David: I thought we could jump into things by asking you to tell us about the area of projects you focus on for our team at Lyft?
Kyo: So I’ve been at Lyft for two years, and I’ve been working on things small to large. Rider and driver onboarding, login and authentication, and consumer and driver-facing things like profile and identity for riders and drivers — establishing the core frameworks, as well as the improvements and interactions around how both types of users represent themselves on our platform. Keeping riders and drivers safe is a key consideration across all of these projects. I’ve also done a lot of projects that prevent fraud and transaction breakage.
And now request a ride for a friend or others, which is what we call the ability for Lyft users to order a ride for someone else — not just the usual use case of ordering a ride for themselves. I’ve worked on it for almost 10 months.

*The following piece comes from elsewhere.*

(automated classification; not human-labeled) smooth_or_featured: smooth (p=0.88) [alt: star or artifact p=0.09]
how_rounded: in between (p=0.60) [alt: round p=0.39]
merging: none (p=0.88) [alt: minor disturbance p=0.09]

The journey to product design
David: Before we go deep on the new request a ride for others experience, can you tell us a little bit about your journey into becoming a product designer? How did you arrive at this career?
Kyo: Before I came to the US, 10 years ago, I was in Korea doing film directing. I made some shorts, movie and commercial video and as well as I did some party planning.
David: From party planning to product design? Wow.
Kyo: I was doing the filming and party planning in Korea and I came here to learn more skills and potentially go to Hollywood and become a better director. But I found I had to study English since I didn’t study it at all prior to that time. So I went to the English school starting with things like “Hi, how are you? How was your day?” those things. And there’s like one school called Academy of Art University in front of the English school. I was curious about it as I’ve been doing art since I was six years old. So I got into the school and my student advisor recommended me to the film program. But I realized I was in the wrong major.
David: So you initially wanted to study film but encountered some roadblocks. You started to do more new media-type projects, and found you had a talent for it?
Kyo: Yeah. I started to realize that maybe this was more fun than film. Because when I was doing the film, I was so stressed. I had to think about team management, time, budget, location, but here I could sit in front of the computer and take care of my audience: the users. I think this is another way to make a good experience for an audience or “customer”. It was easy to shift my focus.
David: That’s awesome that things clicked over for you so clearly. How did you land your first internship? What was that experience like?
Kyo: I thought, I am studying this new field, maybe I should get an internship experience before I go back to Korea. I didn’t have a mentor or advisor, but I shipped some stuff out, and luckily, I got my first internship at Zillow. When I got there, it was not the experience I expected at all. I was amazed because when I was in Korea at my first internship in film, my job consisted of making coffee and copying things. And I thought that was the interns’ responsibility. I remember my first day at Zillow, I tried to make or get coffee for my manager. And she said, “You don’t have to do this. Why are you making coffee?” She was looking at me weird.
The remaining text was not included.